═════ Available data

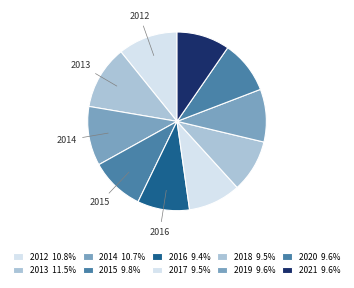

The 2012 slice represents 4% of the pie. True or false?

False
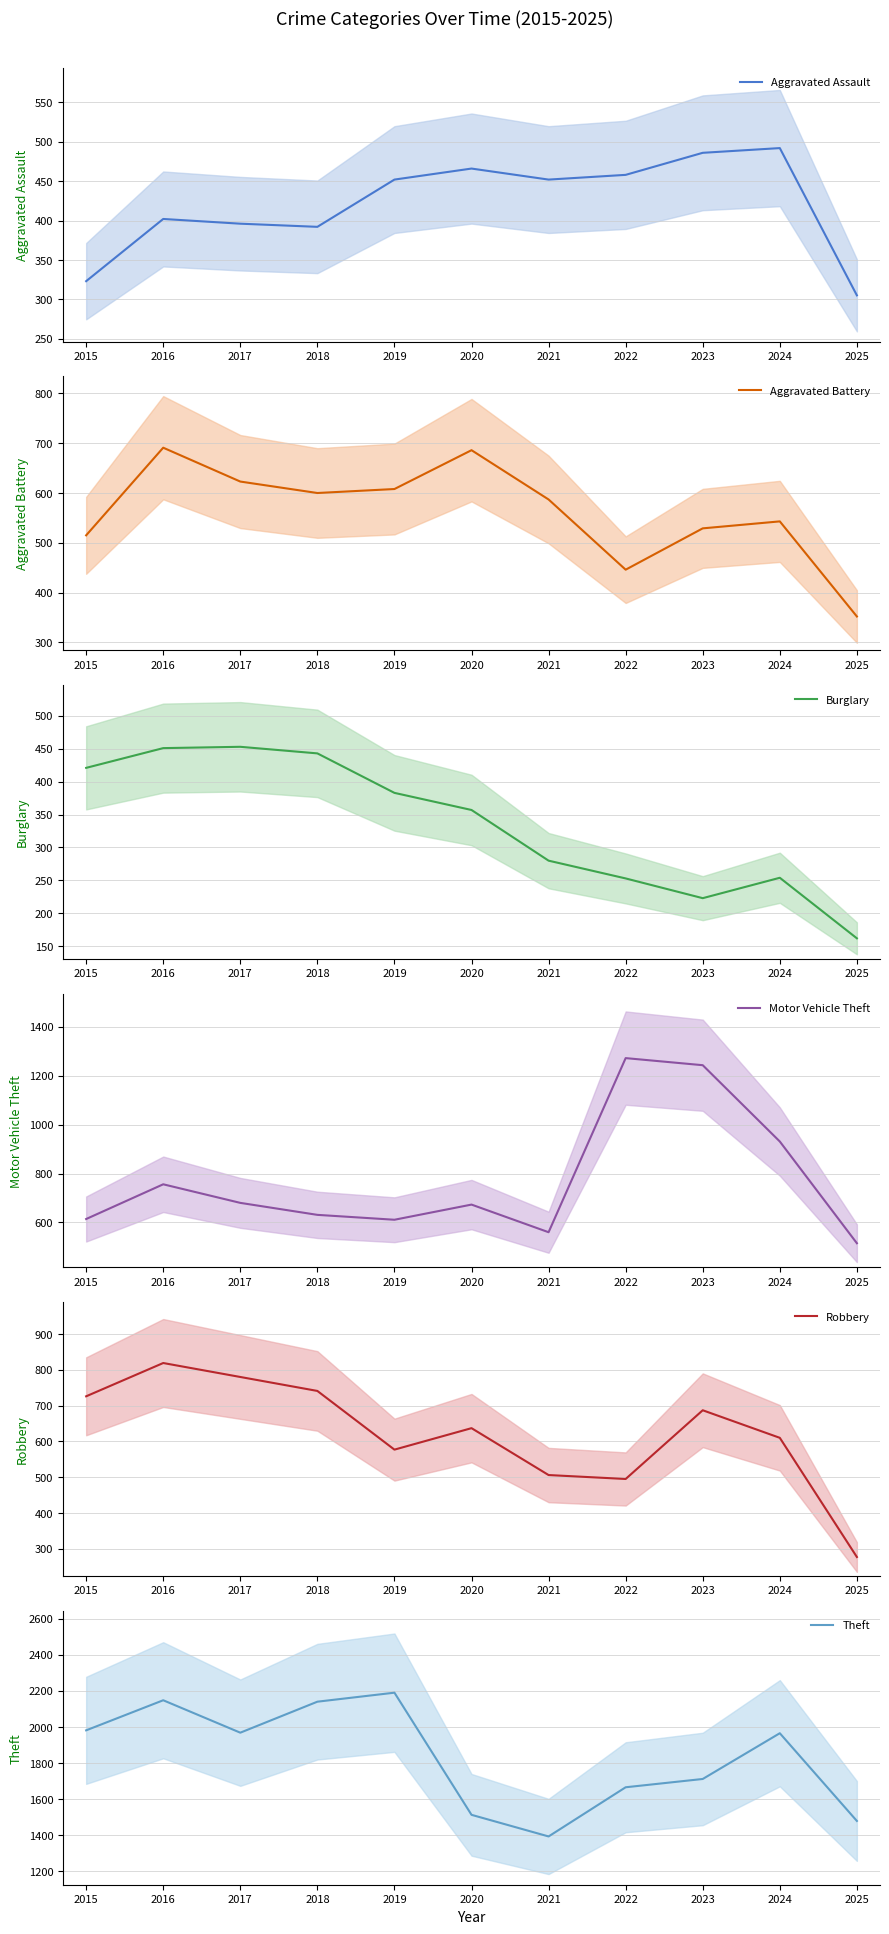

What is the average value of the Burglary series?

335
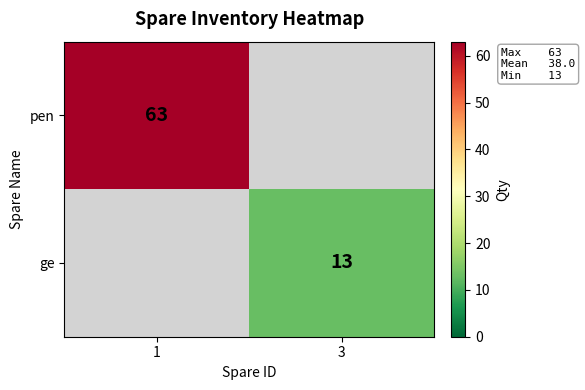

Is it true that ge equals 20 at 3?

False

══════════

> [Task item]: Recast all of the material above as a JSON list of strings with one string per line. Skip blank lines and omit the pictures.

> [Task result]:
[
  "The 2012 slice represents 4% of the pie. True or false?",
  "False",
  "What is the average value of the Burglary series?",
  "335",
  "Is it true that ge equals 20 at 3?",
  "False"
]